28歳まで彼を逆走させて、珠樹の想う様にしちゃうって素敵でしょう。

          お隣の小母さまが、お墓参りが何時でも出来る様に、近くにお墓を作りましたの。

    と、冗談めかしで話して下さいましたのよ。

          其れこそ冗談じゃ無いわよ。お墓やお寺さんや三途の川なんか私の意識の中には無いんですのよ。小母さまの頭に三途の川が浮かんだのでしょうね。

    其れをご近所に触れて歩くのはお辞めなさいと言って挙げたかったのよ。


   「 そうか、俺は変わった様に感じないのだがな。」

   「 凄いなんてじゃ無いのよ。元々私のタイプだったけど、お父さんって感じだったのよ。あら、怒らないのね。」

   「 偶には本音も聞きたいのさ。何たって畠山弥太郎と畠山珠樹だろう。ヘンなんだな。娘の名前を決めとこうとするのに、ドウしても珠樹がくっ付いて来るのさ。男だったら二世だとかジュニアとするのも有るらしいが、俺は好きじゃ無いんだ。何も親の七光りを被せとく事は無いだろう。珠樹はお前独りにしときたいのさ。」

   「 共立ではカビが生えた珠樹は嫌でしたので、緑で通したのよ。

           岩崎みどりだと年増の歌手の様に聞こえるでしょう。聖心では珠樹で通したのよ。勝さんの留め名を使うのって貴男好みでスキじゃ無かったのよ。

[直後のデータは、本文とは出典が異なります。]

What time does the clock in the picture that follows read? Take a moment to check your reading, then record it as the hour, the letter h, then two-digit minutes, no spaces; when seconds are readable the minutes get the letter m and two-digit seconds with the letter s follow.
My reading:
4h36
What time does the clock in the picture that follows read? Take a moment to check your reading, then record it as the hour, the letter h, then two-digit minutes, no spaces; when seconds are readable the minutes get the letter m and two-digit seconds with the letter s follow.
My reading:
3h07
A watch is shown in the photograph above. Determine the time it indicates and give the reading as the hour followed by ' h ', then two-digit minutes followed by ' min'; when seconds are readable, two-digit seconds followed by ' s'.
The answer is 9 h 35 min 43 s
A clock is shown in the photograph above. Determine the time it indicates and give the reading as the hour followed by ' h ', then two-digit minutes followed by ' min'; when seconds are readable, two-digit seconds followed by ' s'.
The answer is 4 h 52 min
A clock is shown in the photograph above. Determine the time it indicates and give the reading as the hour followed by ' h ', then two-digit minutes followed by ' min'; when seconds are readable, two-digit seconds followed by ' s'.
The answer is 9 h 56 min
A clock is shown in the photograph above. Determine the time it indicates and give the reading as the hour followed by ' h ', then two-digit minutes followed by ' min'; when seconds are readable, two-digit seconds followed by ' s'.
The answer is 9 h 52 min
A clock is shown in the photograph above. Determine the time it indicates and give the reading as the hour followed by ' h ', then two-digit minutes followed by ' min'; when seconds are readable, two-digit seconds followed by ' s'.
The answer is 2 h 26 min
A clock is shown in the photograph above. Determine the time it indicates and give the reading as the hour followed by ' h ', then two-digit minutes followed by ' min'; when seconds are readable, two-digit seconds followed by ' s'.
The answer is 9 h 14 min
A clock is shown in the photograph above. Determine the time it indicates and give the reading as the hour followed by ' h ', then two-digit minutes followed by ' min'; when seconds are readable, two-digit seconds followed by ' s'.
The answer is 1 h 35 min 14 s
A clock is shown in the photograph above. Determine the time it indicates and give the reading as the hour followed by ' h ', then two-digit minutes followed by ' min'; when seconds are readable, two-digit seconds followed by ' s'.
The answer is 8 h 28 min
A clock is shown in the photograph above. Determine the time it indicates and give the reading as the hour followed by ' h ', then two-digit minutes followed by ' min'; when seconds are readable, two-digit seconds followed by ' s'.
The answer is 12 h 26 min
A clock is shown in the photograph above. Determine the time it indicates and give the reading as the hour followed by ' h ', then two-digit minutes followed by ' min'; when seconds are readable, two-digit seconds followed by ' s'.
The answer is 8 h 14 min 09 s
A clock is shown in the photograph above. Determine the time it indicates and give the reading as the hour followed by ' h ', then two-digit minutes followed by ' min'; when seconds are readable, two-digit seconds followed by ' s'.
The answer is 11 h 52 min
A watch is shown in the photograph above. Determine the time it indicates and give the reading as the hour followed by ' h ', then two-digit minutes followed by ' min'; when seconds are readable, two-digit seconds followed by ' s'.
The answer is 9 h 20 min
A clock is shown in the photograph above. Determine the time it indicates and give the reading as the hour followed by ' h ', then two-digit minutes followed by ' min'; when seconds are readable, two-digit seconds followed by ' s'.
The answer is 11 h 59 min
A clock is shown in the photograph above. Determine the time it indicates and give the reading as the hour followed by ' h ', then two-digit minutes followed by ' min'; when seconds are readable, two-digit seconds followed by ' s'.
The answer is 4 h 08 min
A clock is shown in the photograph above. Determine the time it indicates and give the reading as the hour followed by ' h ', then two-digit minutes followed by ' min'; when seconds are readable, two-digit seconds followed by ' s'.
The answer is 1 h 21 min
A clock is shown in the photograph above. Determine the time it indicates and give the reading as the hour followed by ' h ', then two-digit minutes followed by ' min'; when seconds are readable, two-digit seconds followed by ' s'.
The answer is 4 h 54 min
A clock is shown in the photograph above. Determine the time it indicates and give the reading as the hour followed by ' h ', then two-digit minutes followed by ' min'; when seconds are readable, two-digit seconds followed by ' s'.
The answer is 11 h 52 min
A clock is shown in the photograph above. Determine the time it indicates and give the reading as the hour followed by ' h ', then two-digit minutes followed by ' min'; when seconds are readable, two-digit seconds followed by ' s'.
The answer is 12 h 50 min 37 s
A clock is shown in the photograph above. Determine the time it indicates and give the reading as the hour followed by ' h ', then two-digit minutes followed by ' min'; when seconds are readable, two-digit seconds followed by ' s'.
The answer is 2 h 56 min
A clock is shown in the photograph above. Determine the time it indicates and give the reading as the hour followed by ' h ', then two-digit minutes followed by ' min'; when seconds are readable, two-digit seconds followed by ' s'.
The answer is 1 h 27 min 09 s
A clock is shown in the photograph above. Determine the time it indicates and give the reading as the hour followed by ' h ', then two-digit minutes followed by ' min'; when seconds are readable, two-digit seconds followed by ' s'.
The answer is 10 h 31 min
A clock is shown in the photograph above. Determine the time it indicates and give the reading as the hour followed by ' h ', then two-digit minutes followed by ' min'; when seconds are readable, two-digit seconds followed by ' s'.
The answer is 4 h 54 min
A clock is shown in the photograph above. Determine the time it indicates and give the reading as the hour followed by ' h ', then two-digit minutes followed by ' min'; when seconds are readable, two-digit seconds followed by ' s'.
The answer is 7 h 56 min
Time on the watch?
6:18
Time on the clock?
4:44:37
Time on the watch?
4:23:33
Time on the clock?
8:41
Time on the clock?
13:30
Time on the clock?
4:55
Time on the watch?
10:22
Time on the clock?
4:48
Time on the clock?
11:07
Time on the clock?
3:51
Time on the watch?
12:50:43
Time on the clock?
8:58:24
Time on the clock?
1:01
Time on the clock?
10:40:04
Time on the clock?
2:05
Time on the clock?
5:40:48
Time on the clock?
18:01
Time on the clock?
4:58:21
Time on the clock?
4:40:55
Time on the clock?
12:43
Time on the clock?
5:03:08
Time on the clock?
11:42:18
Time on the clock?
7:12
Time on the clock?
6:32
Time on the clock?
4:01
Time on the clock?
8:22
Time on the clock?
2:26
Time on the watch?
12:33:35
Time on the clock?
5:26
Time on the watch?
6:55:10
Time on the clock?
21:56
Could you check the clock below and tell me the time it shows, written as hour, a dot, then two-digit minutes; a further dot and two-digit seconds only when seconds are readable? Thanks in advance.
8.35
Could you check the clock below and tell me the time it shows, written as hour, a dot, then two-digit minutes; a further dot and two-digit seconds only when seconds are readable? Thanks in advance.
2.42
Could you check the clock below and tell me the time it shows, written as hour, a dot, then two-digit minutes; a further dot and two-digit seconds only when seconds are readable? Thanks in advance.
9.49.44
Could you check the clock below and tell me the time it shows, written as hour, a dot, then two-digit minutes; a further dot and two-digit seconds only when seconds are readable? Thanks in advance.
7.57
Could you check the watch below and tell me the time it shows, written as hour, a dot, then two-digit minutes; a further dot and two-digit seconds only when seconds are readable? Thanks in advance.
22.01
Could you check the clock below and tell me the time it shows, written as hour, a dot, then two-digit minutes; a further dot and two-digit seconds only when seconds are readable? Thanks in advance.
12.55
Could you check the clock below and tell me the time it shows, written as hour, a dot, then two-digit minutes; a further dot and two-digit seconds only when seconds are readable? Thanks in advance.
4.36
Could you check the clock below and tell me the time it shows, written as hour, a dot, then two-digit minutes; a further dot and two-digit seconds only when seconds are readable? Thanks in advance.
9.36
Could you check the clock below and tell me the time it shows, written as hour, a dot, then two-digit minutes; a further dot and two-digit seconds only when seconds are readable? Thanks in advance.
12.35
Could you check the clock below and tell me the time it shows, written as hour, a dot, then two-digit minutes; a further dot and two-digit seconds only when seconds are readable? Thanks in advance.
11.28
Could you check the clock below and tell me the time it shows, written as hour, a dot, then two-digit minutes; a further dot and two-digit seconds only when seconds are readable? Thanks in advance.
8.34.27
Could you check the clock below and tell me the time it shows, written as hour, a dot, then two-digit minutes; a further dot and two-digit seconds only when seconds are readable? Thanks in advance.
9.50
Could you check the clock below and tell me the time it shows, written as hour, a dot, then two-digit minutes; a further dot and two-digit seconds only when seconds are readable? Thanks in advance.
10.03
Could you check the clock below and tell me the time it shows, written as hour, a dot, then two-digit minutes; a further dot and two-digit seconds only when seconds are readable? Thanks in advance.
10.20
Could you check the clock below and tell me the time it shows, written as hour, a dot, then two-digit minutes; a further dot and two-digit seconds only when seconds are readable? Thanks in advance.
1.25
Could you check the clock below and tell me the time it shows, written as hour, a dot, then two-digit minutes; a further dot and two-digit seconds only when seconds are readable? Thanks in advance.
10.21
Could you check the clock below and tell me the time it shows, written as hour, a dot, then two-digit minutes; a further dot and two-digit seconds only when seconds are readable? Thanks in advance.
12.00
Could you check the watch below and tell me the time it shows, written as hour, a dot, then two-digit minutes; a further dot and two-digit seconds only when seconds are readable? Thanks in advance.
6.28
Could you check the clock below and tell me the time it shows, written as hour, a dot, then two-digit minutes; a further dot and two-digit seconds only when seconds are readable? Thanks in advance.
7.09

    だって其うでしょう。貴男が着いて廻ってる様に感じてたんですもの。」


   「 今更換え様が無いだろう。芸者名は置屋が預かる決まりに成ってるのさ。そりゃ江戸時代からの花街だから、中には小万だとか万子なんて名前も預かってたのさ。

          好いんだよ、好きな名前にすることも出来るんだが、他の置屋で留め名に成ってたら買い取らなくては為らないのさ。勝が態々留め名にしたってのは、死んでからも自分の物にしときたいって姑息な思惑が見え隠れして居るだろう。

    勝って男は武士では無かったのだな。苗字帯刀も許され無い小吉って下働きの男だったのさ。其れがチャンバラの素質を見込まれて、勝の家の養子として海舟って名前に変えたのさ。元々は下司の男だから――――」

   「 ストップよ。其れを言ったら私だってしがない育ちの娘なのよ。」

   「 待て待て、其れは違うぞ。俺が育ちなんか言った事は無かっただろう。千住警察でお母上と対面した時に驚いたんだ。美しいのはお前にそっくりだったな。だが100%生き抜いた想いが全身に溢れてたんだ。両手首の包帯が全てを語って居たな。だから湯殿の飛ばしっこもお前の自然児其のままだったのさ。怒るなって言ってるだろう。」


    「 あら、怒ってなんか居ませんのよ。娘が遣りたいって言ったら遣らせて挙げる心算ですのよ。今でも貴男って素敵なんですもの。あの時は1メーターも飛ばなかったのに、珠樹と二人で合作したら今では唐紙だってぶち抜けるんじゃないかと思うんですもの。イヤだわ、おしっこなんですのよ。ストレートにぶち抜くのは珠樹1人にしといて下さいな。

          孫が生まれて育って貴男に似た男の子が生まれるまでは頑張る心算なんですのよ。貴男に負けない様にね。」

        あら、いけないかしら。私たち自由でオープンに暮らしてますのよ。ですから内緒にする事って夜の夜伽だけなんですのよ。おしっこの飛ばしっこはズート続けますのよ。オママゴトの続きとしてね。